“60,000 to 70,000 traffic at a time in a day” needs to be put in context to determine what resources are actually necessary to handle the specific type of content and how it’s being generated. If it’s static HTML content that’s probably an easy number to hit, but if it’s a WordPress install (and a poorly configured one at that) then clearly there is work to be done optimizing the plugins and caching of the site itself before you even start trying to optimize the Apache/MySQL/PHP stack.
I’ve helped to run websites serving several million unique visitors with over 30 million page views per day, and 300 million ad impressions per day being handled from an in-house ad server running on our own hardware, where it took over 50 dedicated servers to handle the 30 million page views, but only 1 server to handle the 300 million ad views as the workloads were entirely different.

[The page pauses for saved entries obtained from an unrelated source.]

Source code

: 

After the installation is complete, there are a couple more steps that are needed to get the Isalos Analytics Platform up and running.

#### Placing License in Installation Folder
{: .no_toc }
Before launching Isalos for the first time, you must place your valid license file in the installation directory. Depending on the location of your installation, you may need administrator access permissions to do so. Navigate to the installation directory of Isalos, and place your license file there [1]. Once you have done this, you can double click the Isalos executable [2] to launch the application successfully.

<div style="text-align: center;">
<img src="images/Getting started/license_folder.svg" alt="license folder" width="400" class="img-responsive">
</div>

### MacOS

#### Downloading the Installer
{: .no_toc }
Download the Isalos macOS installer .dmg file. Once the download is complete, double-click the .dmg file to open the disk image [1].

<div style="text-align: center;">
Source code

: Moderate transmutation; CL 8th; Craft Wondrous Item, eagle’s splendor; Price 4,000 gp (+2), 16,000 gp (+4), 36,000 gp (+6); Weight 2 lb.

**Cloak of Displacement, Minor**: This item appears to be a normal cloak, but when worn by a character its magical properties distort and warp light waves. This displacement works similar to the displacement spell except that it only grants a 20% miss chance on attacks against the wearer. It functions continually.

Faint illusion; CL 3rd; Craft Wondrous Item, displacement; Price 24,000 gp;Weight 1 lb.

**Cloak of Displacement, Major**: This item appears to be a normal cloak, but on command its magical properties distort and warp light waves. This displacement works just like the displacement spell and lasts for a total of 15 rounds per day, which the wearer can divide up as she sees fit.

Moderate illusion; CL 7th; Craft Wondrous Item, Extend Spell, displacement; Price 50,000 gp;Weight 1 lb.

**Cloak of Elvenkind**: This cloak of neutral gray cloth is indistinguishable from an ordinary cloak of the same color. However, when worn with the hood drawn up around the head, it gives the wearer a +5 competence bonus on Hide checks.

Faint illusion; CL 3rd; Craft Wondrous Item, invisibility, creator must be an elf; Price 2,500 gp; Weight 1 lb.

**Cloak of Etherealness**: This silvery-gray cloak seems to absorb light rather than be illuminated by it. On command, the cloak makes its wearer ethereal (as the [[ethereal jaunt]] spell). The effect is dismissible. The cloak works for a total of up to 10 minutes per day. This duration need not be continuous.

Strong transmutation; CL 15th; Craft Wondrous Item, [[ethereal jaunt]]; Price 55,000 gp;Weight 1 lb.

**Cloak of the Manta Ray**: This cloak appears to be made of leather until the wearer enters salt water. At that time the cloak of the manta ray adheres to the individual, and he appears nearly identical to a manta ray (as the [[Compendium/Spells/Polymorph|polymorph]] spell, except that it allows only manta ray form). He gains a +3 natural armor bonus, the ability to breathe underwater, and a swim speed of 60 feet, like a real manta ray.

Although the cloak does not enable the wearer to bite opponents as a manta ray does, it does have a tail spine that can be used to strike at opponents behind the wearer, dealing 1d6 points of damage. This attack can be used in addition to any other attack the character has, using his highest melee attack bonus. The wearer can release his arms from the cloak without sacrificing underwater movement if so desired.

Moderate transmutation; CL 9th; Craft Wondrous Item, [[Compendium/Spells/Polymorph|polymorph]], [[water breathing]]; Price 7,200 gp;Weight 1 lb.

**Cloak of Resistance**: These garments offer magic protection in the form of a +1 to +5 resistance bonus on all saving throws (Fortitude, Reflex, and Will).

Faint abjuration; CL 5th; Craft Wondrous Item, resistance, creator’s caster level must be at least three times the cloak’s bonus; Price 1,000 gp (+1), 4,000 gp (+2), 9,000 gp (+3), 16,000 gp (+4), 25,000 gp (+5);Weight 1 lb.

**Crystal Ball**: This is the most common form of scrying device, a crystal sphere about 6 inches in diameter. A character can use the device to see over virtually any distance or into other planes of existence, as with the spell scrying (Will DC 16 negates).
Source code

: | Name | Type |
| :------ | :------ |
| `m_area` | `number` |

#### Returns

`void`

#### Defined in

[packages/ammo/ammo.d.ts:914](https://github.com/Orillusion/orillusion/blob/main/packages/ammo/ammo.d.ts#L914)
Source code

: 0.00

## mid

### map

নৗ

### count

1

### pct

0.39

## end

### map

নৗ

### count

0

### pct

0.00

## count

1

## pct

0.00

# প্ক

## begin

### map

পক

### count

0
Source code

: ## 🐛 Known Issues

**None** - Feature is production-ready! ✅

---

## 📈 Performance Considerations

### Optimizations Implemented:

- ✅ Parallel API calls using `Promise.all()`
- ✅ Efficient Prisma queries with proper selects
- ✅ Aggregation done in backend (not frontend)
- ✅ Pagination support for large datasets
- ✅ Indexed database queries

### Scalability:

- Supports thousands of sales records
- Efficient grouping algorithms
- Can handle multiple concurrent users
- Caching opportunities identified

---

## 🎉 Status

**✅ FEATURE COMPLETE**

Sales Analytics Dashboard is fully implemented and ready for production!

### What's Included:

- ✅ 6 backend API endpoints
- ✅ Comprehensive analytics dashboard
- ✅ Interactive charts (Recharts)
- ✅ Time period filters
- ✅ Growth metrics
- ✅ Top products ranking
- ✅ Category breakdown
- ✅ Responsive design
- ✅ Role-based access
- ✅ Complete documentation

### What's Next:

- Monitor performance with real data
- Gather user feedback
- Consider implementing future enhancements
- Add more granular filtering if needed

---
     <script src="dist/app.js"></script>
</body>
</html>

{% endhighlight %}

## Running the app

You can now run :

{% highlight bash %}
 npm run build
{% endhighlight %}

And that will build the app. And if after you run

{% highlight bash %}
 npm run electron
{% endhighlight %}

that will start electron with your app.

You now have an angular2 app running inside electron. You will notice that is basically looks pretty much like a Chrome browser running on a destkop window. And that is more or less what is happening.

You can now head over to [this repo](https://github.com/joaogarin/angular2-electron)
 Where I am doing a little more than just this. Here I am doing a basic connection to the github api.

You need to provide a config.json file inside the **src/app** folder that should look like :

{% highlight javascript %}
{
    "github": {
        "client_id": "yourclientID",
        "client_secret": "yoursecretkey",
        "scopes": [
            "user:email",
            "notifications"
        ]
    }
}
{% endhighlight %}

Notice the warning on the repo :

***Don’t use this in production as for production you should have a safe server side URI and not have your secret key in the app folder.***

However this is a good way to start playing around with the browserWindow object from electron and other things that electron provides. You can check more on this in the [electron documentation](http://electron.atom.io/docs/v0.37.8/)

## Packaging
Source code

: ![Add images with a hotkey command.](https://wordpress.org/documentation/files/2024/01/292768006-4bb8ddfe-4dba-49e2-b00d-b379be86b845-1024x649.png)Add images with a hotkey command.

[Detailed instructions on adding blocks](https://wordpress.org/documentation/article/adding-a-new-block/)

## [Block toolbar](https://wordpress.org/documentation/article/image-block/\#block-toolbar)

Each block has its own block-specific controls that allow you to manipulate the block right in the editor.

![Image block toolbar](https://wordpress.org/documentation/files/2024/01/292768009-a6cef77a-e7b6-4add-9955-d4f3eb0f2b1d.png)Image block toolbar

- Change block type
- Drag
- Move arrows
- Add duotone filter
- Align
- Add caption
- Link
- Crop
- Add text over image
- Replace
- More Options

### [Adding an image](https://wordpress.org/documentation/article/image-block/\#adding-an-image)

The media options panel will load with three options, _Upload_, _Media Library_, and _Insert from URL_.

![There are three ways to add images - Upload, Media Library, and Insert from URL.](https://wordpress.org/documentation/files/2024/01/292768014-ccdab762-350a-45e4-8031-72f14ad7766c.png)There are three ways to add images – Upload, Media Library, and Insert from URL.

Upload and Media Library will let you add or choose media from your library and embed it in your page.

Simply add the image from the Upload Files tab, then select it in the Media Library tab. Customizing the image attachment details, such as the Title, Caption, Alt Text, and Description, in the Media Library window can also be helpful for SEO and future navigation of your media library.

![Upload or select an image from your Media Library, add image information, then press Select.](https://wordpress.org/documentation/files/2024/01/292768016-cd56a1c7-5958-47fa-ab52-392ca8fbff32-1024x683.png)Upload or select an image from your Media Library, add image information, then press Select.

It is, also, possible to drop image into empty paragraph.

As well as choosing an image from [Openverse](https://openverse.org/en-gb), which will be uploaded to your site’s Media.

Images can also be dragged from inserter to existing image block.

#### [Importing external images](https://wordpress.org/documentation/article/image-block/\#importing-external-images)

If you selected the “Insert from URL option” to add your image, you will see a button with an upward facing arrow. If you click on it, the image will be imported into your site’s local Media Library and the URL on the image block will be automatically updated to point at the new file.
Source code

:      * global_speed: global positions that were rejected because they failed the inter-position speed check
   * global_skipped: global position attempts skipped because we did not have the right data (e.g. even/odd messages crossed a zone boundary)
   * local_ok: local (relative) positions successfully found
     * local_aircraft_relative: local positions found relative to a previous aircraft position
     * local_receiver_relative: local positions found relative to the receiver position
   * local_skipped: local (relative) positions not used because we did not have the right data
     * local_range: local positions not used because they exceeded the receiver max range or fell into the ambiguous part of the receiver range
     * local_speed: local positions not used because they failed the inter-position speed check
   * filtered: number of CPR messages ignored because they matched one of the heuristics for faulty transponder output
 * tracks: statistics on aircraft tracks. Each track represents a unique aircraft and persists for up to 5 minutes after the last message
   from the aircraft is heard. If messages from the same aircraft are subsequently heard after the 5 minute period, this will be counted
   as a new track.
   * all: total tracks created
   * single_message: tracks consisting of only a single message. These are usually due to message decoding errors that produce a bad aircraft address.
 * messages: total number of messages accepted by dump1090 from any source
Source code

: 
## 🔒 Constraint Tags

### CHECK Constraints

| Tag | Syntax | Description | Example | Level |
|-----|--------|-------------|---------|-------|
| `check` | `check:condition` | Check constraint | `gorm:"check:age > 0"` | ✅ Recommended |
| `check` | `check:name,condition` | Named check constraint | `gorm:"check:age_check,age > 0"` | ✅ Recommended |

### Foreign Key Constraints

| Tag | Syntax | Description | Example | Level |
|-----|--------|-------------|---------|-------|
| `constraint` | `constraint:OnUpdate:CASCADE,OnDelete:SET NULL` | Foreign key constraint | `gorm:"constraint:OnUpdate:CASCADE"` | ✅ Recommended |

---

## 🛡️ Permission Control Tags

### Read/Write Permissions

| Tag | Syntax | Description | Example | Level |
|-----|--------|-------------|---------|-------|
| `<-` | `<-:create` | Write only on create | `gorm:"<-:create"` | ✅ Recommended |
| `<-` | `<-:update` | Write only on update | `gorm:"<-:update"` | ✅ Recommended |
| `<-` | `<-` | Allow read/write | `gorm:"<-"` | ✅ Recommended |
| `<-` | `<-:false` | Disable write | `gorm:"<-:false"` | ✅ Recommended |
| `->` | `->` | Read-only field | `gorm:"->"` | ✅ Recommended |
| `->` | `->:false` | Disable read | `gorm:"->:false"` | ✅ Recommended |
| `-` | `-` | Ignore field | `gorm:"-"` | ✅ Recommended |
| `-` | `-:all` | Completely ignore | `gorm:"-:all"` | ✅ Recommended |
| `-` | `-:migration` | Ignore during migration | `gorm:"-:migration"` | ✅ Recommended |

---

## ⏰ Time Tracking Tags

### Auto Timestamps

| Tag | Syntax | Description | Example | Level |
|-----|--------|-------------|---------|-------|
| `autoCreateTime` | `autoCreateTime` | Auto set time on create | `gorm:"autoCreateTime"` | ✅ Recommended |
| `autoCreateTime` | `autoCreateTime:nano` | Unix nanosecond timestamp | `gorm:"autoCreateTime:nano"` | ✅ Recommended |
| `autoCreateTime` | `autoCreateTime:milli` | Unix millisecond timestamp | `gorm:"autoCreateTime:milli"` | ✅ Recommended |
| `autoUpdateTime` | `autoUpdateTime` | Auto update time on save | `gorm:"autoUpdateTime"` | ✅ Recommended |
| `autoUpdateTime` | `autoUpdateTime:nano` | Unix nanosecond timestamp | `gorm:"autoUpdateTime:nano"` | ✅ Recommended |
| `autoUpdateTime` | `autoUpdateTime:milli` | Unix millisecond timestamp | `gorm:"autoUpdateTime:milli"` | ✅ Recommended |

I remember telling someone once that I’d gotten that particular piece of ad software to handle that many impressions on a rubbish server (it was an X3440 with 4GB of ram from memory) without breaking a sweat just by carefully optimizing the web server, PHP and caching configuration, etc.
After being told that was “impossible” by other people using the same software, it was almost comical when another person chimed in on the same thread to say “oh yeah that was easy. take a quick look at this specific function and make a tiny tweak to optimize it, and it’ll handle over a billion impressions easy on the same hardware”.
The point being, that without context of the actual workload any “general recommendation” is going to be a stab in the dark at best and a “bigger server” or “more ram” or “faster cores” might be completely unnecessary, or worse, a waste of time and money if the real problem has nothing to do with those things.
I can only suggest to try what I mentioned in my other reply and to dig in to the server to find out which constraint is causing the bottleneck when it’s actually occurring, resolve that first, and then keep doing it over and over until either it works or you have no choice but to throw more hardware (and money) at it because you know that is actually what is necessaryto resolve it.